Synodenpräses Schwaetzer: Kirche braucht Perspektivwechsel
Von kommenden Sonntag (12.11.2017) an tagt das Parlament der Evangelischen Kirche in Deutschland (EKD) in Bonn. Die Synode wird noch einmal auf das Jahr des 500. Reformationsjubiläums zurückblicken. Synodenpräses Irmgard Schwaetzer sprach mit dem Evangelischen Pressedienst (epd) über Zukunftspläne der Kirche und darüber, welche Themen bei dem viertägigen Treffen noch auf der Tagesordnung stehen.
07.11.2017
epd
Corinna Buschow und Karsten Frerichs

Frau Schwaetzer, am 12. November kommt die Synode der Evangelischen Kirche in Deutschland (EKD) in Bonn zu ihrer Jahrestagung zusammen. Was gibt es im Kirchenparlament zu besprechen?

Irmgard Schwaetzer: Wir haben ein volles Programm, bei dem nach Abschluss des 500. Reformationsjubiläums vor wenigen Tagen das Schwerpunktthema "Zukunft auf gutem Grund" im Mittelpunkt steht. Am Sonntag geht es los mit dem Eröffnungsgottesdienst und Grußworten von Ministerpräsident Armin Laschet (CDU) sowie dem Kölner Kardinal Rainer Maria Woelki.

Erzbischof Woelki gilt mit einem jüngst veröffentlichten Aufsatz, in dem er die Differenzen zwischen katholischer und evangelischer Kirche betont hat, als Bremser in der Ökumene.

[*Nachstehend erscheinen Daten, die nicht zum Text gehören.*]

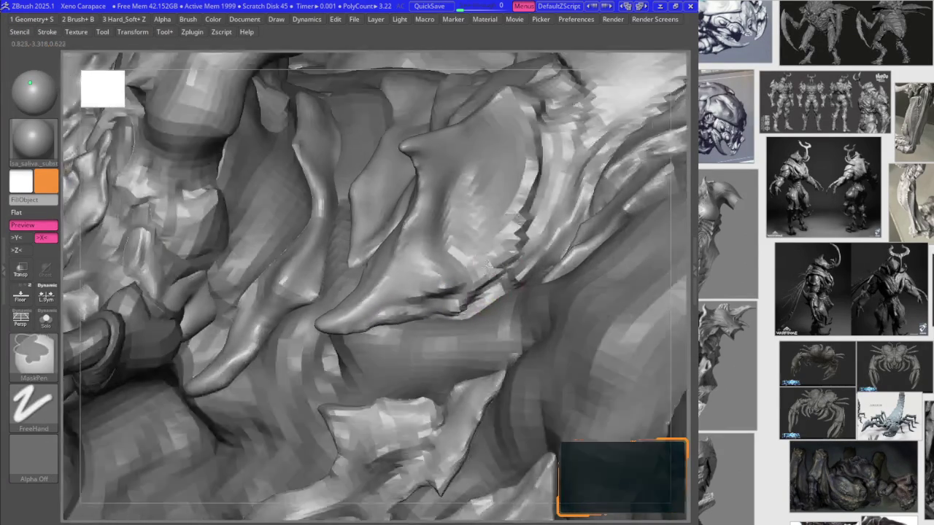
{"action": "key", "text": "ctrl+z"}
{"action": "key", "text": "ctrl+z"}
{"action": "key", "text": "ctrl+z"}
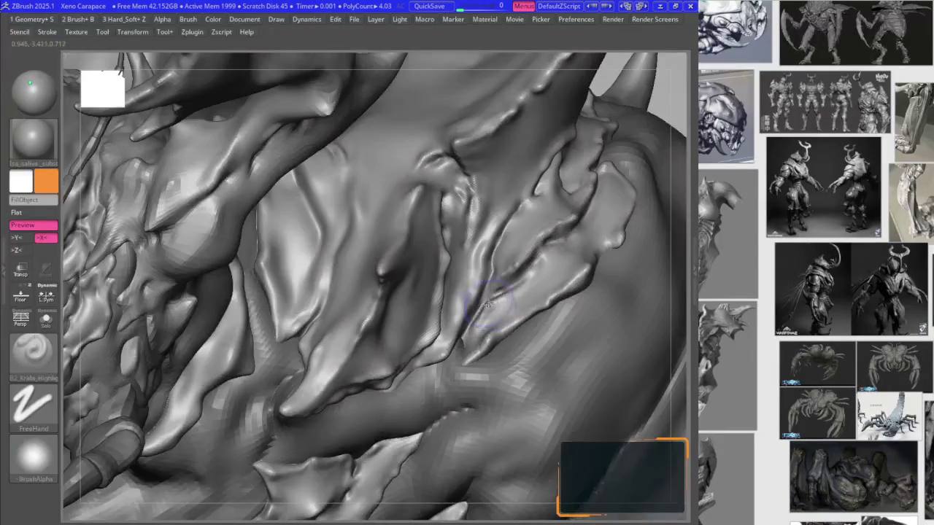
{"action": "key", "text": "ctrl+z"}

Werden Sie und die Synode darüber noch weiter mit ihm ins Gespräch kommen?

Schwaetzer: Wir sind gespannt, wie er sich äußert. Eine Aussprache ist nach Grußworten generell nicht vorgesehen. Danach wird es direkt den traditionellen Bericht des EKD-Ratsvorsitzenden Heinrich Bedford-Strohm geben. Wenn es etwas zu kommentieren gibt, wird das sicher geschehen.

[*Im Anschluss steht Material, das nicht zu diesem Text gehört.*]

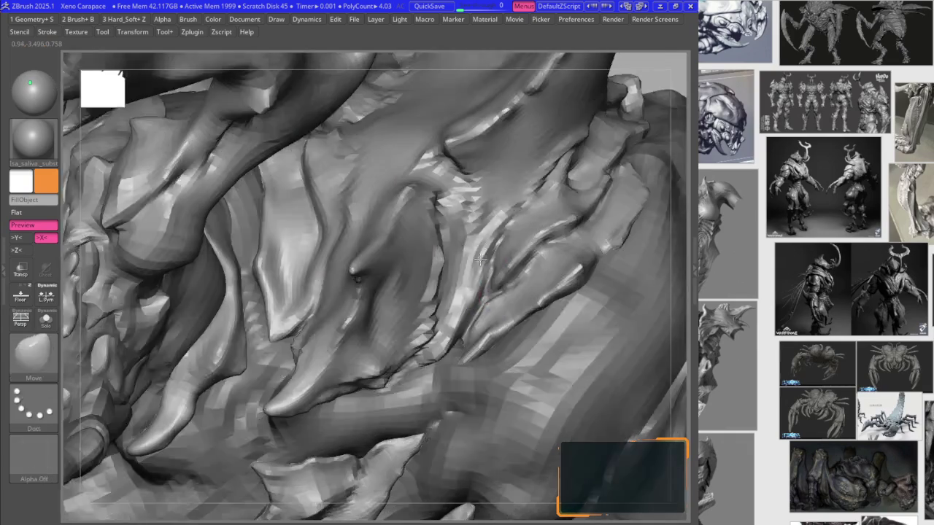
{"action": "key", "text": "ctrl+z"}
{"action": "key", "text": "ctrl+z"}
{"action": "key", "text": "ctrl+z"}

"Wir schauen auf Zukunftsperspektiven"

Sehen Sie es als gutes Zeichen, dass Kardinal Woelki Ihrer Einladung nachkommt?

Schwaetzer: Ich nehme es auf jeden Fall als Zeichen dafür, dass er auch an einem Gespräch mit den Protestanten interessiert ist.

Das Festjahr zu 500 Jahren Reformation ist Ende Oktober zu Ende gegangen. Wird die Synode gründlich Bilanz ziehen, wie es der EKD-Ratsvorsitzende Heinrich Bedford-Strohm angekündigt hat?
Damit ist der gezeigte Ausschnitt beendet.